#### [The task]
Where the word "lnRW" occurs in a line of the data, return the whole line.

___ Task input ___

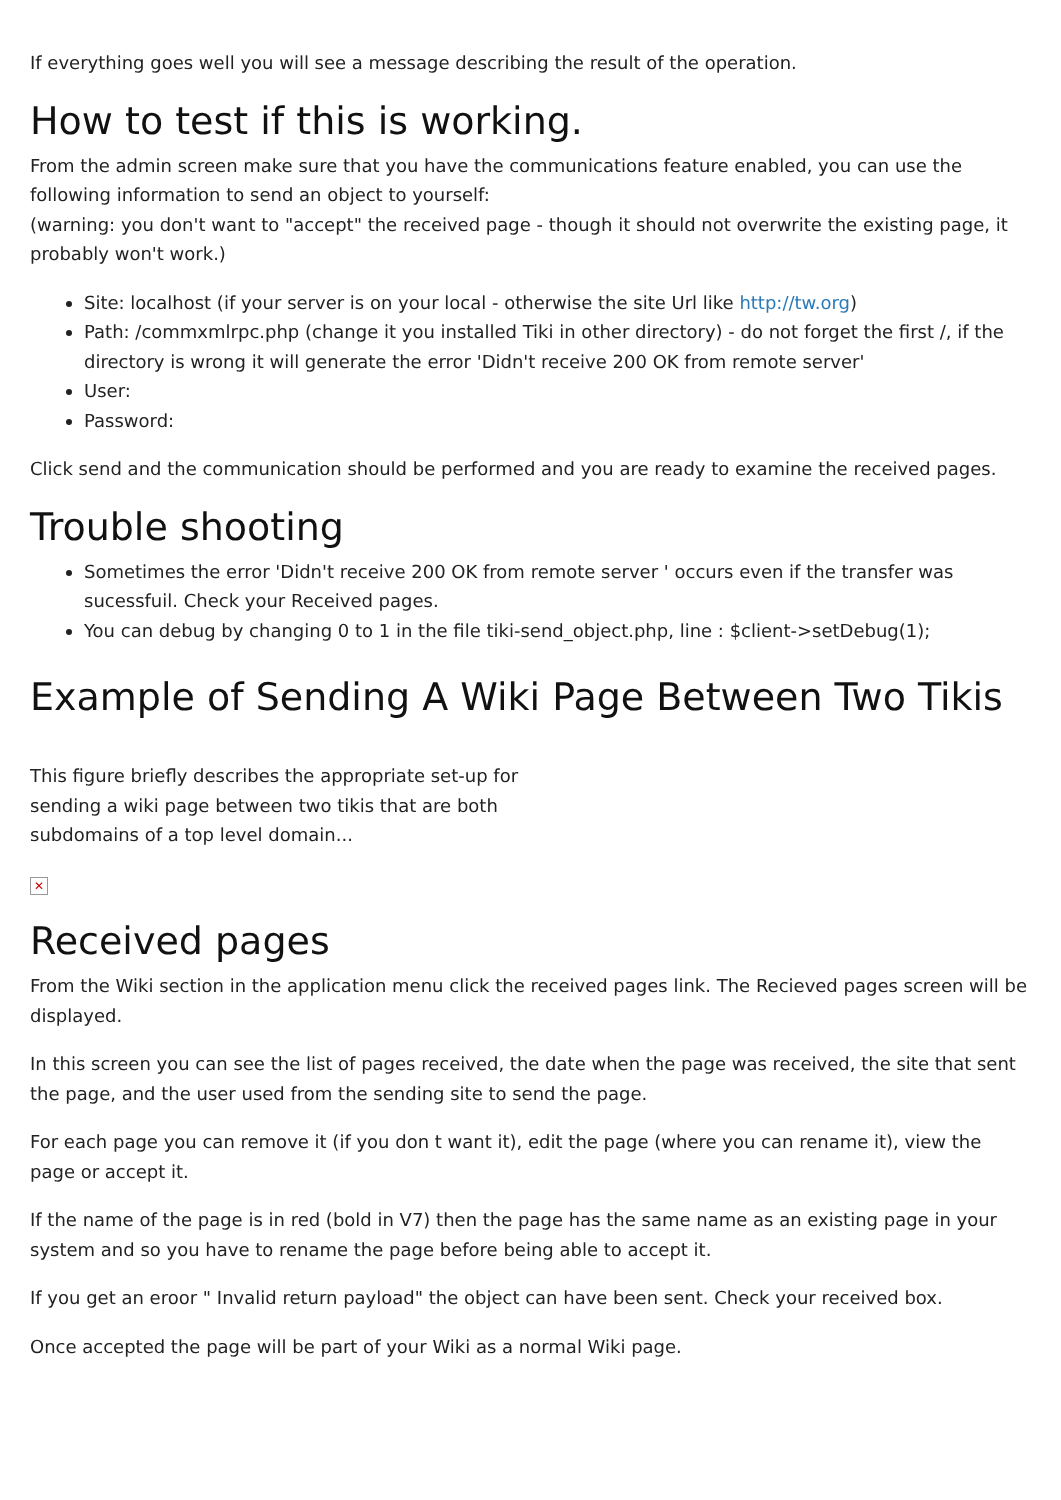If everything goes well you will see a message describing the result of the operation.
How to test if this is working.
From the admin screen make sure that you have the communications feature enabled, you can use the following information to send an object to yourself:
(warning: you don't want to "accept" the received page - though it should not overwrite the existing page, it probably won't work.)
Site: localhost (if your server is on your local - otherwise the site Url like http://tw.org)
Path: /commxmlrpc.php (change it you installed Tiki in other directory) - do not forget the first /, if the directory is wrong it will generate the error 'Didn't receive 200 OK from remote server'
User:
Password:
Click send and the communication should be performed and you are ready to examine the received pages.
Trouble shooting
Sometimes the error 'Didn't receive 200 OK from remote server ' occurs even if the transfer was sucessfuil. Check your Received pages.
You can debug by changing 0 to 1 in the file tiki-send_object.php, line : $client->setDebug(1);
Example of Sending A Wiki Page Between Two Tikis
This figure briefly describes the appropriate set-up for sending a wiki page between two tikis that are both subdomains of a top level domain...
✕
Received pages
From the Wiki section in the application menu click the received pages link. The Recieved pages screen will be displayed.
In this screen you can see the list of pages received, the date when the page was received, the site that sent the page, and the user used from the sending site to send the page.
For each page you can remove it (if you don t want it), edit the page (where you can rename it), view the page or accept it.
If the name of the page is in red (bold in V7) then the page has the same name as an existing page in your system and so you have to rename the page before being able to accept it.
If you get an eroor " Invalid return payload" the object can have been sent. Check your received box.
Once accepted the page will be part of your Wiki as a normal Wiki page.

___
___ Task input ___

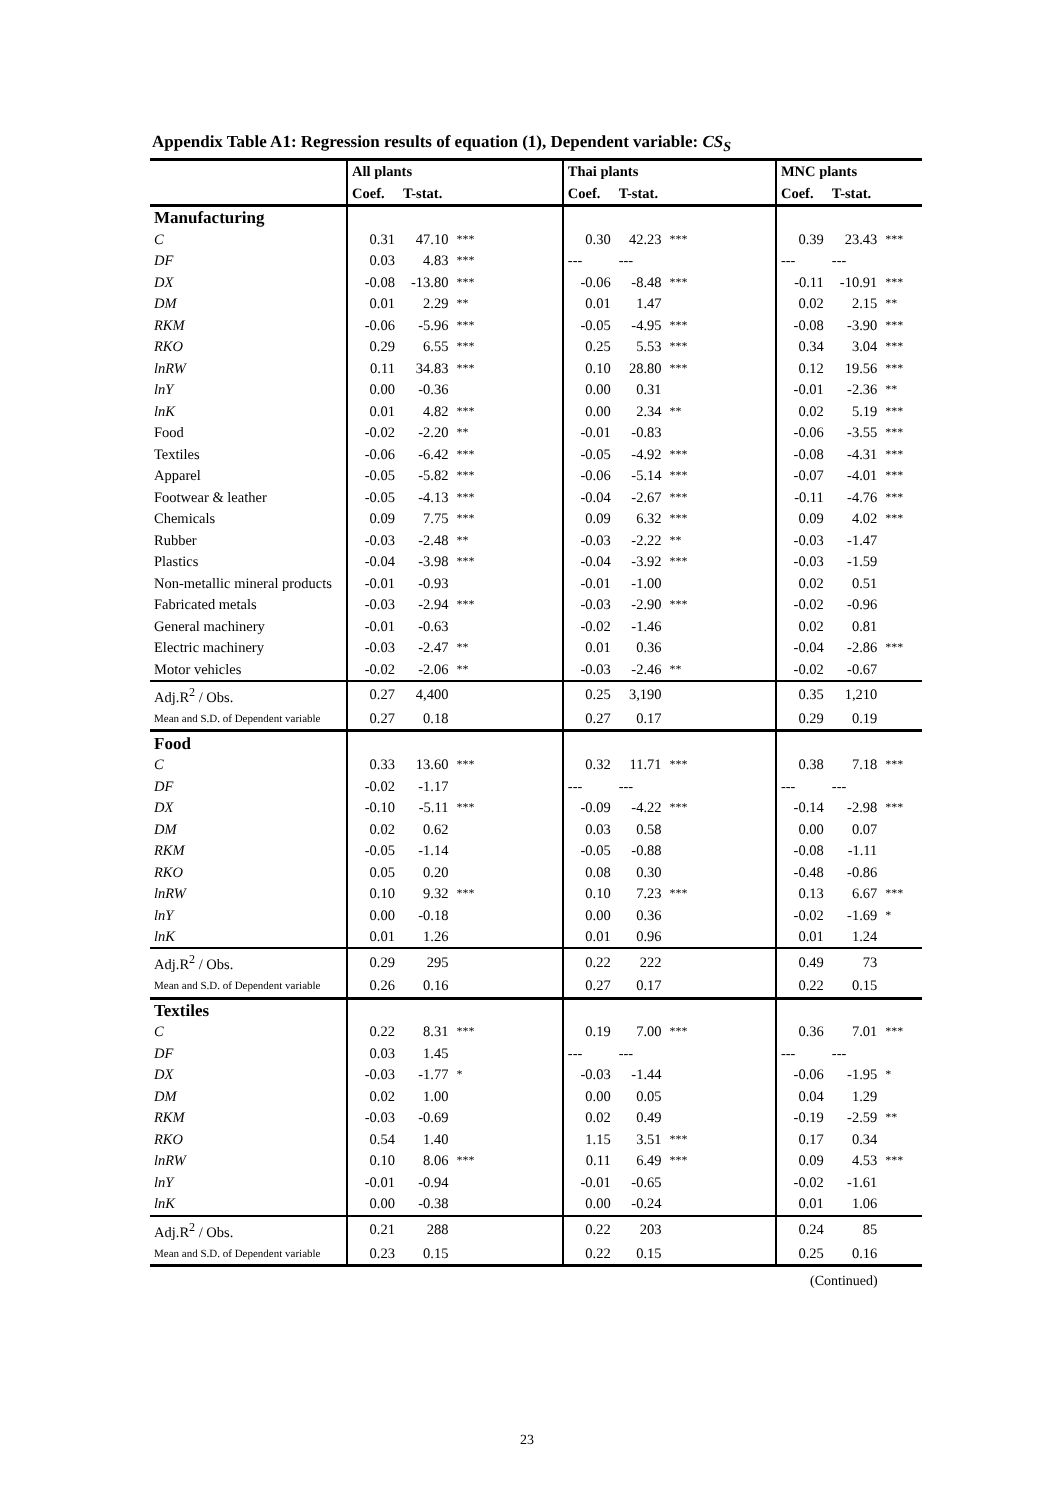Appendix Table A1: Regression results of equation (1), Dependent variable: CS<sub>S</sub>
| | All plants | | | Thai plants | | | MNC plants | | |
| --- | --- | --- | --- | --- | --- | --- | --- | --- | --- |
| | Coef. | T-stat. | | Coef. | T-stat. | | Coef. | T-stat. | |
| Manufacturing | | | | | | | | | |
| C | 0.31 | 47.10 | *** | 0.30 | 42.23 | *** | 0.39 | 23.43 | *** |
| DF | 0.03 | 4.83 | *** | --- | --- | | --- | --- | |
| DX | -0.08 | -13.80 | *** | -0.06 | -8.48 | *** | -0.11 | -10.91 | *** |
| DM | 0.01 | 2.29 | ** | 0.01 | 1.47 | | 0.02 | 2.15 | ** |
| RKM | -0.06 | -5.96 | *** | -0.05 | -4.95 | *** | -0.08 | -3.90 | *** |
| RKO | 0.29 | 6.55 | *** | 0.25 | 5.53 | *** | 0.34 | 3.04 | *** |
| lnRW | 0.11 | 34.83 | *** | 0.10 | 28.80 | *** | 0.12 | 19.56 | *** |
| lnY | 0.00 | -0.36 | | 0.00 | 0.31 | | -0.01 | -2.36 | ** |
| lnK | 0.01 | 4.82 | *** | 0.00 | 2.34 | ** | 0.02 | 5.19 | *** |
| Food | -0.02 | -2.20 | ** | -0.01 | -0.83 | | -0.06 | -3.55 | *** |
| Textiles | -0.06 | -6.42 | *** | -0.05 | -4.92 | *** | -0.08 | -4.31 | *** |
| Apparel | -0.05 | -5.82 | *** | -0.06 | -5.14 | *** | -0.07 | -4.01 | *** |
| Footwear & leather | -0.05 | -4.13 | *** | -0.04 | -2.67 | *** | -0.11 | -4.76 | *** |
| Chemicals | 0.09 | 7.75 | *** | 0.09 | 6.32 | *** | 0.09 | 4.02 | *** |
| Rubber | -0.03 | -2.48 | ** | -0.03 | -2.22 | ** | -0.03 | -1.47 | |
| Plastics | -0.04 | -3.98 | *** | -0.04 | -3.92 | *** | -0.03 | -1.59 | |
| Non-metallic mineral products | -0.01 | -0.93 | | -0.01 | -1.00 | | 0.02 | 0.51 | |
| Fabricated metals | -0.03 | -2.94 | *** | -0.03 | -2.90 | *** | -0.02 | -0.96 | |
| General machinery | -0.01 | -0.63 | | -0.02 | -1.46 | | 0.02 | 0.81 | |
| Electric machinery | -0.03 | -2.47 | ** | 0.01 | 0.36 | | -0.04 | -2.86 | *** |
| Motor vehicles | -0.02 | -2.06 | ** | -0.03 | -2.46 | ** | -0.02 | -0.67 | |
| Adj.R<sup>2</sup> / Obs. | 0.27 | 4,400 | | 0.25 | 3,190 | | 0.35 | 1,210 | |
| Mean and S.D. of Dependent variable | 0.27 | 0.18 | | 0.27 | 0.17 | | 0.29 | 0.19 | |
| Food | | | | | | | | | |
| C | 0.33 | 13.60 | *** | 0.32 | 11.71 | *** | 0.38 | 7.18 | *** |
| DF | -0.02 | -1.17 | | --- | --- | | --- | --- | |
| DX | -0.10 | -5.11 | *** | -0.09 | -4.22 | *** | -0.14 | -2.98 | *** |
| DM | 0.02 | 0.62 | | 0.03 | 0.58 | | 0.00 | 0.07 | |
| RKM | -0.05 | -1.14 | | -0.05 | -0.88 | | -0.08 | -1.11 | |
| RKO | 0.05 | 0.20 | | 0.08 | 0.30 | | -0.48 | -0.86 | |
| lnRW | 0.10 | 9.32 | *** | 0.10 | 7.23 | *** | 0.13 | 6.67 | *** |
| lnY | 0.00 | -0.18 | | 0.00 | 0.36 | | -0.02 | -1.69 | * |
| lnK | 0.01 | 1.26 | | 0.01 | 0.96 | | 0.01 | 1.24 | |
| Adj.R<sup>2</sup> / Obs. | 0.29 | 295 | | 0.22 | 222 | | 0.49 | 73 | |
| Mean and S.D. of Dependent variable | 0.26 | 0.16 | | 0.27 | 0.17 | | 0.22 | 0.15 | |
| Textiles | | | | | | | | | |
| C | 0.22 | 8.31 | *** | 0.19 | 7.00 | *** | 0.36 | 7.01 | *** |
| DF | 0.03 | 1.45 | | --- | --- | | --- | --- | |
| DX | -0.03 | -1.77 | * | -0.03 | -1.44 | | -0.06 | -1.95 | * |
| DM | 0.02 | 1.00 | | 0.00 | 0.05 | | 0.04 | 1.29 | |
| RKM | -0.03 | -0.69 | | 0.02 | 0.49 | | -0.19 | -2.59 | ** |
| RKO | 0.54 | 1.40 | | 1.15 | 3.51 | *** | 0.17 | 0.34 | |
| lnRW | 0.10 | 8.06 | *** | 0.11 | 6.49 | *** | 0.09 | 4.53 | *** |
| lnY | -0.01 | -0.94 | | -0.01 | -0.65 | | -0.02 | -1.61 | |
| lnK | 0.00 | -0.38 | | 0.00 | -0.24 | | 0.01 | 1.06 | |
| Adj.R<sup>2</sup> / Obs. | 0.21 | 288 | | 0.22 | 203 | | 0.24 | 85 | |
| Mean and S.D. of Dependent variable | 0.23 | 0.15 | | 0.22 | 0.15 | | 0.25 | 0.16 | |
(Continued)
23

___
___ Task input ___

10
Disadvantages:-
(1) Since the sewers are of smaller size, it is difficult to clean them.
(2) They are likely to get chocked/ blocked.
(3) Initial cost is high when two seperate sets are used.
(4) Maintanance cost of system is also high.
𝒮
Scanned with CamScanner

___

#### [Response for this exercise]
| lnRW | 0.11 | 34.83 | *** | 0.10 | 28.80 | *** | 0.12 | 19.56 | *** |
| lnRW | 0.10 | 9.32 | *** | 0.10 | 7.23 | *** | 0.13 | 6.67 | *** |
| lnRW | 0.10 | 8.06 | *** | 0.11 | 6.49 | *** | 0.09 | 4.53 | *** |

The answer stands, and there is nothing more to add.